The idea is this. Representationalists assume content is in the brain (created and/or passed on from the senses as input). Perception is simply input for the brain-processor which sends output signals to the passive body, hence Indirect Perception, what our eyes see is ultimately not what we experience, we experience what the brain creates (subject to criticism of being idealist and/or dualist, but that’s a different blog post). EcoPsych instead says, hang on,  the world is its own best model, there is absolutely no need to conceptualize the perceptual system as mere, passive, input devices, and there is no need to conceptualize the brain as a processor -we need no processing (in the traditional sense anyways). Rather, perception is active and intelligent on its own, what you are currently experiencing is unmediated by any interpretational processes, what you experience is what your perceptual system detects. Perception requires movement, perception and action are in this sense inseparable (your legs, e.g., are also a part of seeing, cue embodied theories). However, importantly, perception is action, action is perception. It’s a continuous and simultaneous loop…

Enactivism asks however, if this means that EcoPsych simply places content on the outside, as opposed to representationalists on the inside. If so, we are not really losing the dualistic consequences that believing in content brings with it.

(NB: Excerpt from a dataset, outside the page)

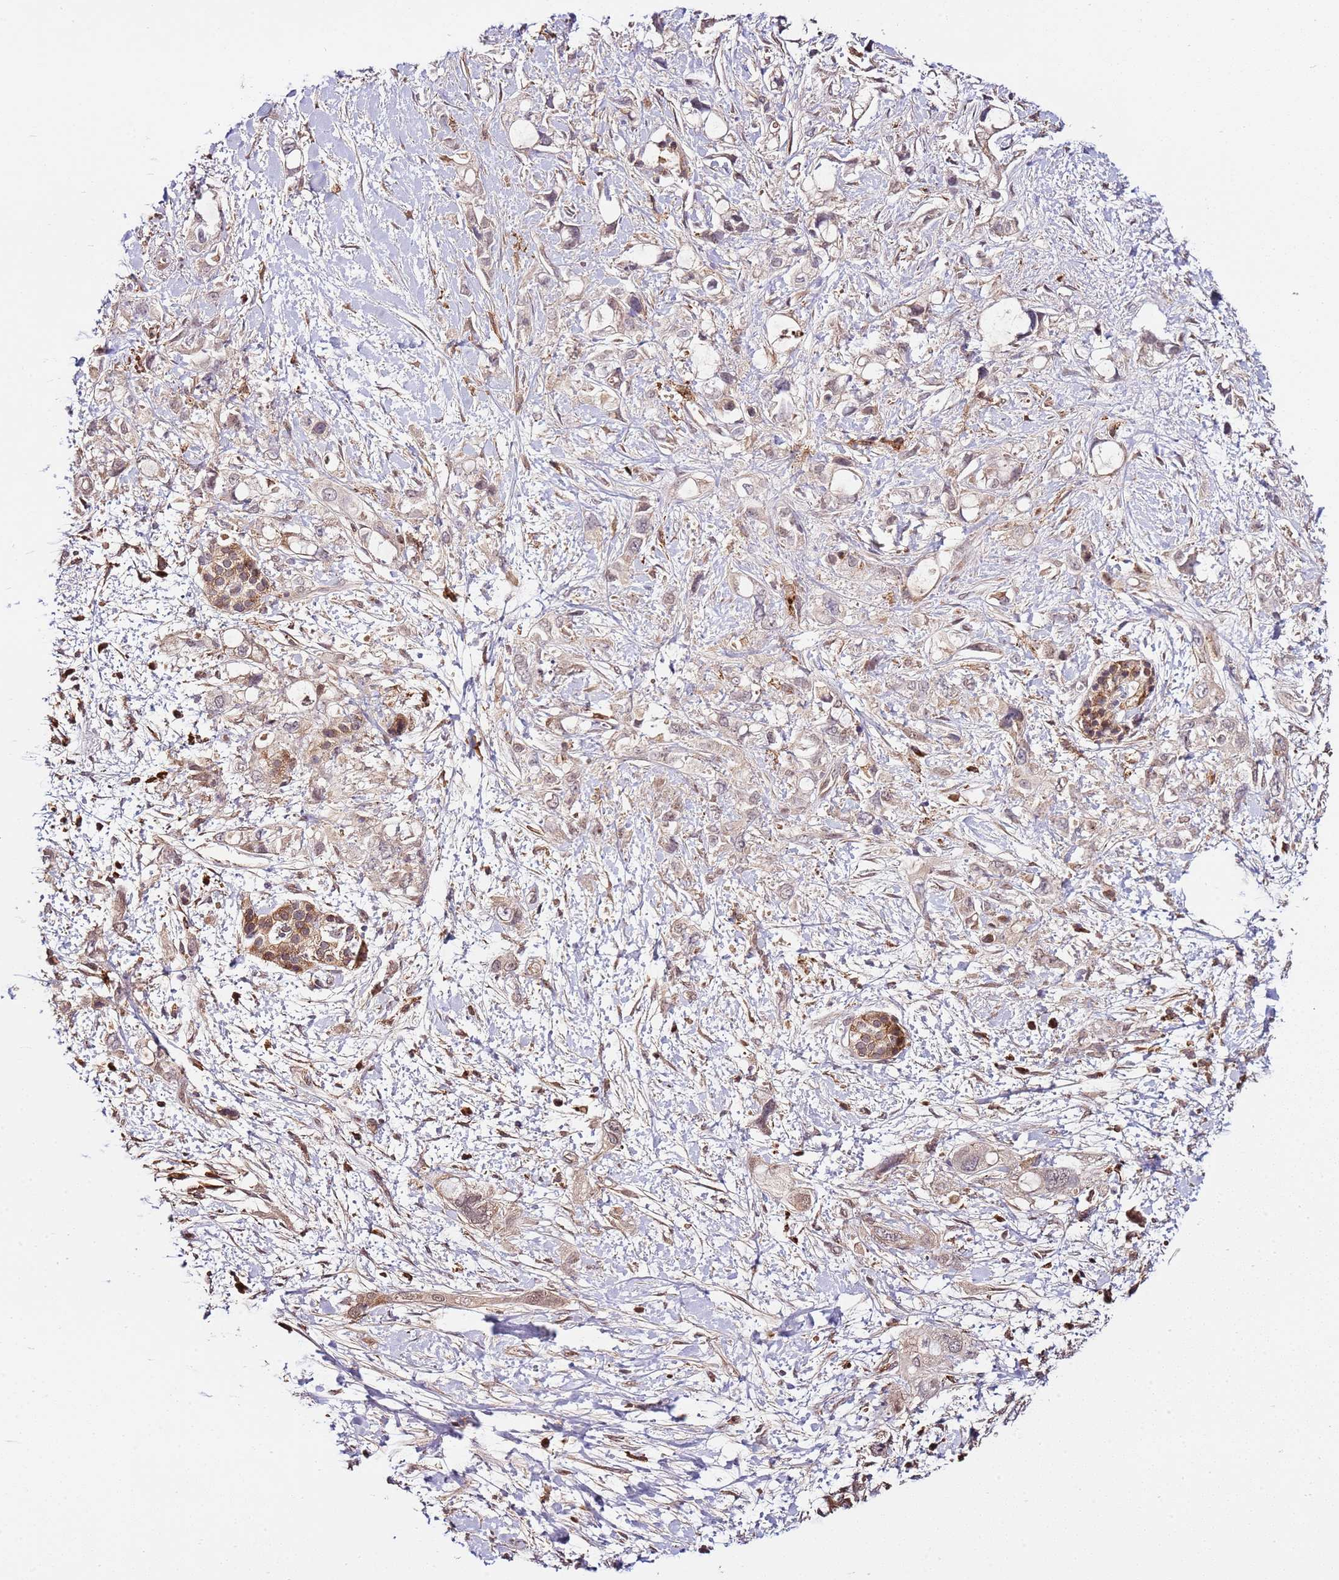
{"staining": {"intensity": "weak", "quantity": "<25%", "location": "nuclear"}, "tissue": "pancreatic cancer", "cell_type": "Tumor cells", "image_type": "cancer", "snomed": [{"axis": "morphology", "description": "Adenocarcinoma, NOS"}, {"axis": "topography", "description": "Pancreas"}], "caption": "This histopathology image is of pancreatic cancer stained with IHC to label a protein in brown with the nuclei are counter-stained blue. There is no expression in tumor cells.", "gene": "ZNF624", "patient": {"sex": "female", "age": 56}}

I think one problem may arrive from reading specificity (roughly: guaranteed perception) into Direct Perception. The straightforward answer here is that this is a bit too literal a take on Direct Perception, although it comes from considerations such that if what we see is the world then why does the world look different to different people -we have access to the same information. A simple answer from EcoPsych would be that firstly we all have different capabilities that we bring to any situation, we inhabit different bodies, we can have different goals, and they all bring effects on what we attend to and why.

Another issue is that some EcoPsych’s talk about properties and effectivities, as if you can divide up organism from environment, landing us in traditional dualisms again. I do not subscribe to this way of talking specifically about the organism or the environment because I think it too easily invites dualist interpretations -but those who do still would say the affordance is primary, that we then can talk about its corresponding parts doesn’t mean that they see them as non-constitutive. Which sounds fine to me, but, I also understand how people can misread this.

As for answering the central question of -do EcoPsychs conceptualize content to be on the outside, I think a resounding ‘no’ is in order. Organisms detect structure in ambient arrays (e.g. the optic array) and they perceive/act on affordances (which necessarily is a relational aspect of the current, and continuously evolving, organism-environment system). The information itself (the structure in an ambient array) is not content, in the case of vision it is (from a specific point of observation) all of the converging photons from all angles (as a whole, continuously flowing) on that point that has bounced off of surfaces where light has been partly absorbed, reflected, etc (which is part of how light becomes structured) that then reaches the eyes. The eyes themselves have evolved to detect differences in structure to the point that was necessary for survival, and we bring an entire cultural/societal/historical as well as developmental baggage with us as we have started naming structures that we are taught from young age to reproduce. But there is no content, there is no standing-in-for the things in the environment = a wooden table is made up of wooden particles which are made up of atoms, when light strikes the top of a dark wood, photons are to a larger degree than a light wood absorbed by the material, but then of course, this becomes circular because we have already defined “dark” and “light” through the property of absorption. (It should be added here that “illusions” where dark and light can look the same, or where a blue dress can look yellow, is only a valid counter-argument if you rely on traditional optics where you discount contextual factors like general lighting conditions etcetera.)